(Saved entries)
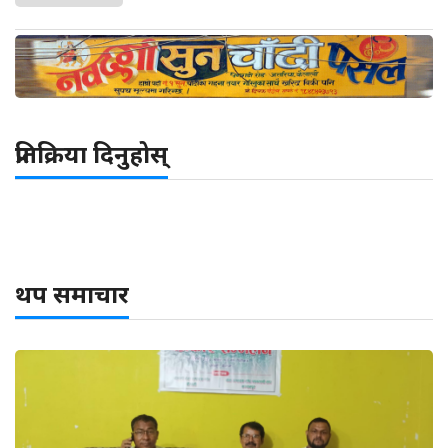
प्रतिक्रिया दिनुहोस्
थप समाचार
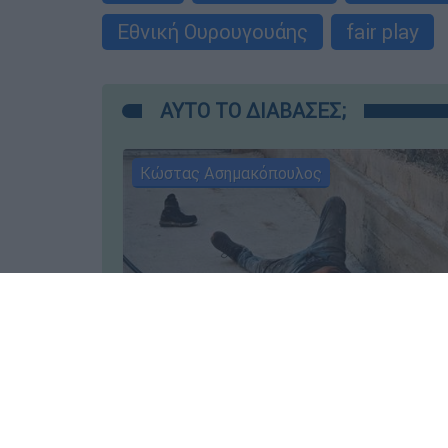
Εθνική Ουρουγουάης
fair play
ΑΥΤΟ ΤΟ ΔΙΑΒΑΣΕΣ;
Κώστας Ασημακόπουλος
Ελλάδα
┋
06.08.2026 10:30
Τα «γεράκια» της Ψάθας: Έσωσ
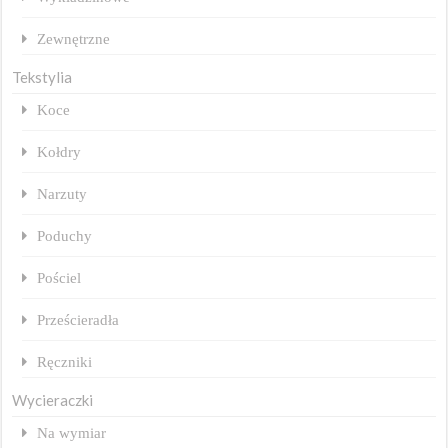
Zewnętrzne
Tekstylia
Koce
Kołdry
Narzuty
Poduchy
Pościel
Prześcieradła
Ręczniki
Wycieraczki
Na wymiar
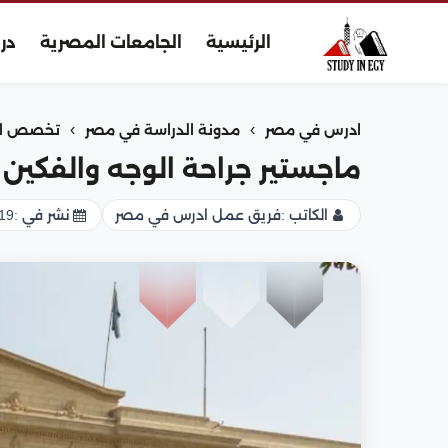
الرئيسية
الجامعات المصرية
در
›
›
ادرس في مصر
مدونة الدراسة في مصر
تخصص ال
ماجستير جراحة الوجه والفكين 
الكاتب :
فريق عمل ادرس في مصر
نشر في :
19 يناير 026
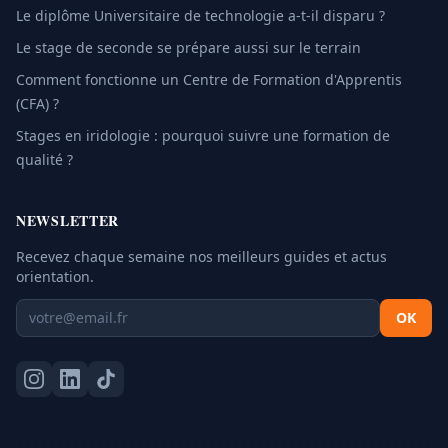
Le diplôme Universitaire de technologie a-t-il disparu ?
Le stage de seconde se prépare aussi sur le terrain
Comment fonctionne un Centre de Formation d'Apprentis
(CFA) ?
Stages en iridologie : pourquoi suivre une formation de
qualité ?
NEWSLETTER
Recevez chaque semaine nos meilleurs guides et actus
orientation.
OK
---
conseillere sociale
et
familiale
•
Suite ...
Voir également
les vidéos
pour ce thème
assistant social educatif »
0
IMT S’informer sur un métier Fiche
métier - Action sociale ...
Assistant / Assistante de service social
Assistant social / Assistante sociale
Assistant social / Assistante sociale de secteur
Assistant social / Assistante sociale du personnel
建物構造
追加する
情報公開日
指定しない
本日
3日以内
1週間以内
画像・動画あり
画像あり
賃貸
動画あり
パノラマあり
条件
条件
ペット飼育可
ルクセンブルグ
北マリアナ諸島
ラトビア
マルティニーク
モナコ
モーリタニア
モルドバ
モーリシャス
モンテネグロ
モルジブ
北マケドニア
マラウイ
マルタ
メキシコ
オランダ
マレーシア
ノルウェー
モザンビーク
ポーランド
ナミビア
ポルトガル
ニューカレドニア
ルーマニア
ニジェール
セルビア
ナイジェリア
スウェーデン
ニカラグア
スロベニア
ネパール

■ **Directions for this task**:
Would you please reproduce the entries above, starting at the line with "प्रतिक्रिया दिनुहोस्" and stopping after the line with "Le stage de"? Omit any pictures.

■ **Solution to this task**:
प्रतिक्रिया दिनुहोस्
थप समाचार
Εθνική Ουρουγουάης
fair play
ΑΥΤΟ ΤΟ ΔΙΑΒΑΣΕΣ;
Κώστας Ασημακόπουλος
Ελλάδα
┋
06.08.2026 10:30
Τα «γεράκια» της Ψάθας: Έσωσ
Zewnętrzne
Tekstylia
Koce
Kołdry
Narzuty
Poduchy
Pościel
Prześcieradła
Ręczniki
Wycieraczki
Na wymiar
الرئيسية
الجامعات المصرية
در
›
›
ادرس في مصر
مدونة الدراسة في مصر
تخصص ال
ماجستير جراحة الوجه والفكين 
الكاتب :
فريق عمل ادرس في مصر
نشر في :
19 يناير 026
Le diplôme Universitaire de technologie a-t-il disparu ?
Le stage de seconde se prépare aussi sur le terrain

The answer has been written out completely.